■ Required work ■
1. Repeat word for word the passage of the model-train forum thread that runs from "Now that you" up to and including "a thought though...".
2. Carry on the forum thread about remote-controlled model-train cars, starting after its last sentence.

Start of Text section

The curious thing about this approach is a DCS user could talk to multiple rolling stock using TMCC addressing and NOT need an actual TMCC command base since the signal is being sent over RF and not over the 455 kHz signal.  I had previously pondered how to use the MTH TIU or Lionel ASC/SC2 accessory controllers to send the eBay RF signal but you'd quickly consume all available ports.  Using the TMCC addressing mechanism, this would allow a DCS user to address multiple rolling stock devices inexpensively without tying up one TIU relay port per rolling-stock function.

When you read the issues and answers on this forum, one thing becomes apparent, at least to me.  Many folks want something dirt simple, as in turnkey.  Also, starting out to build an RF link isn't something that I want to jump into, certainly not for the first generation of this idea.  As far as some of the more expensive ideas like BT and the like, for the money I might as well just use the TMCC solution that I already understand. 

 

All of these ideas sound really simple when you just write them down in a message, but when you actually have to design, build, implement, and debug it, it always seems to get a bit more complicated.  I'm trying to make something that I can produce in some quantity without too much of an onerous development cycle.  I realize that there's no way that you can please everyone, no matter what the end result is. 

 

One of the nice things about discussing it early here is different ideas get exposed, and maybe something gels.

 

Dear John and Stan

 

I have a question for both of you.  Here is the idea for the proposed build.

 

MTH Rail King 30-7711 NS Caboose that has lighting.

12 RF Wireless Remote

Mini Digital DC 5 V Amp

MP 3 Music Player

AC/DC to DC Buck LM 2596 set at 5V DC.

NE555+CD4017 Light Water Flowing Light LED Module DIY Kit (Knight Rider)

 

Instead of using a box car and then having to change the wheels for power pick up I opted for large caboose that already had power pickups at a great price.

 

Here is my question regarding power management.

 

I would like to also install LED light on the roof of the Caboose and marker lights. Would I need a GRJ special for the LED and marker lights or could I use the power provide by the AC/DC to DC Buck LM 2596 set at 5V DC power the Led and marker lights? Or I am pushing the limit what the AC/DC to DC Buck LM 2596 set at 5V DC can provide?

Given the hassles finding powered-trucks I see you went with a caboose after all as Norton suggested in the other thread

 

https://ogrforum.ogaugerr.com/t...-6000-gondola?page=1

 

So why do you need a 12 RF Wireless Remote?  Why 12 channels if that's what it is?

 

The LM2596 module will have more than enough power to drive additional LEDs - dozens of them including all the LEDs in the 555+4017 module if that's the one I see on eBay for a couple bucks.

 

Now that you have things more focused, perhaps start a new topic specifically on a remote-controlled Knight-Rider sound-light car or something like that.  There might be some confusion with GRJ's project as the underlying sound module is different.  Just a thought though...

End of Text section
Start of Supplied material

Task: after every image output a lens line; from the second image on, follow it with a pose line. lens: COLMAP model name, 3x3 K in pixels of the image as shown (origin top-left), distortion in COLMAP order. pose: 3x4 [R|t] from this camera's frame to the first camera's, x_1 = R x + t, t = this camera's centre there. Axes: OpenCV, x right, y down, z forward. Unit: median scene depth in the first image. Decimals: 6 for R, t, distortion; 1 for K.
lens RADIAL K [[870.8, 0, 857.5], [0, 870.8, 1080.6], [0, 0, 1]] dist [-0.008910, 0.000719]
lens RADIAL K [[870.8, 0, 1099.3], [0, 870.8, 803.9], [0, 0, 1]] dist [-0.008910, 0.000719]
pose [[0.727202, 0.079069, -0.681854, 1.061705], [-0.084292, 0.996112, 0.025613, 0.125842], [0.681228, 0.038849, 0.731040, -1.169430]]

End of Supplied material
Start of Supplied material

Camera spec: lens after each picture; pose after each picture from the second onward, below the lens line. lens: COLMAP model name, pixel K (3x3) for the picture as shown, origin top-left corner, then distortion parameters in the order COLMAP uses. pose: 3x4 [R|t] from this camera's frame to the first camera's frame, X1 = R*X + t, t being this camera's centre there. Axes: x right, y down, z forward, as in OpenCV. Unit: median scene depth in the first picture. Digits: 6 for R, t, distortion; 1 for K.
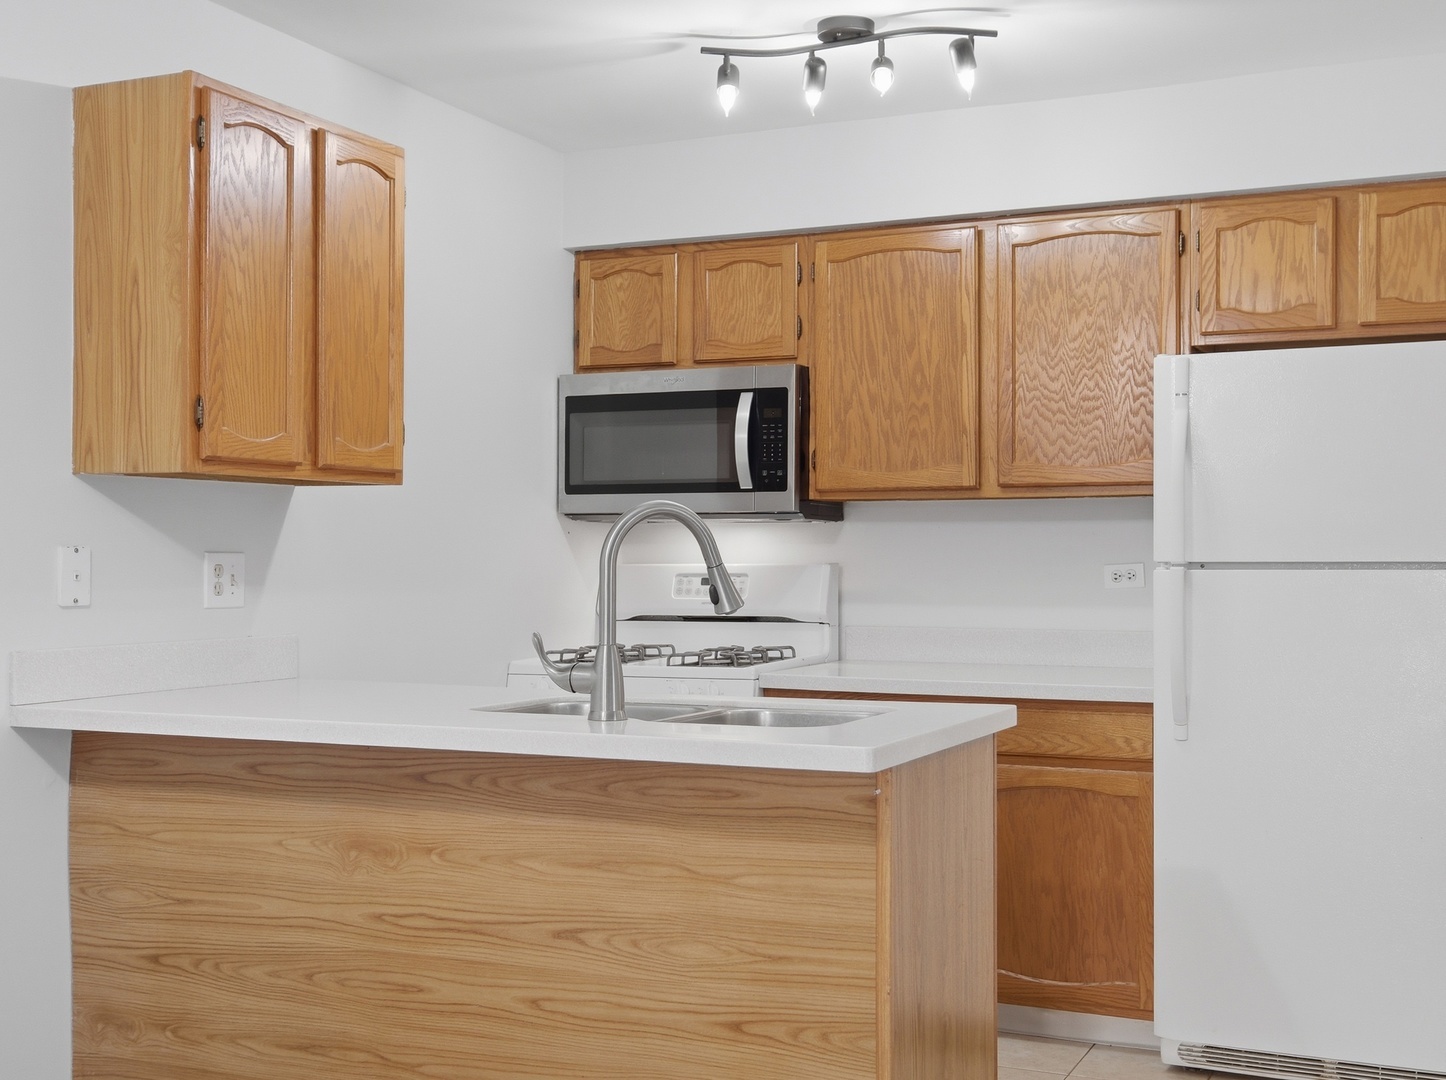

End of Supplied material

■ Answers below ■
1.
Now that you have things more focused, perhaps start a new topic specifically on a remote-controlled Knight-Rider sound-light car or something like that.  There might be some confusion with GRJ's project as the underlying sound module is different.  Just a thought though...

2.
 

For clarity

I have not grasped why folks want to change the TMCC/Legacy Operating system, but I have to believe it is a small, small market.  If they can build the operating system, they can build what they need to make John's MP-3 sounds work on their layout.

 

So seems like 2 versions if I have this correct?  The universal remote, which is cheap, universal, but introduces another remote device.

 

And the TMCC device, which operates in TMCC/Legacy, but drives the price up because of the R2LC type device required.

 

Or you have to try and build a R2LC from Ebay parts for cheaper than Lionel and try to get around licensing/patent.  G

My end goal is to have one board that will accept either the RF remote receiver or a serial input from a TMCC board.  That way you can have either version, and I only have to make a single board. You can also select the RF version and not need the TMCC capability or expense of a TMCC receiver.  For in individual, shopping for used parts on eBay is one thing, but if I'm going to make a bunch of these, I have to have a more reliable supply of parts.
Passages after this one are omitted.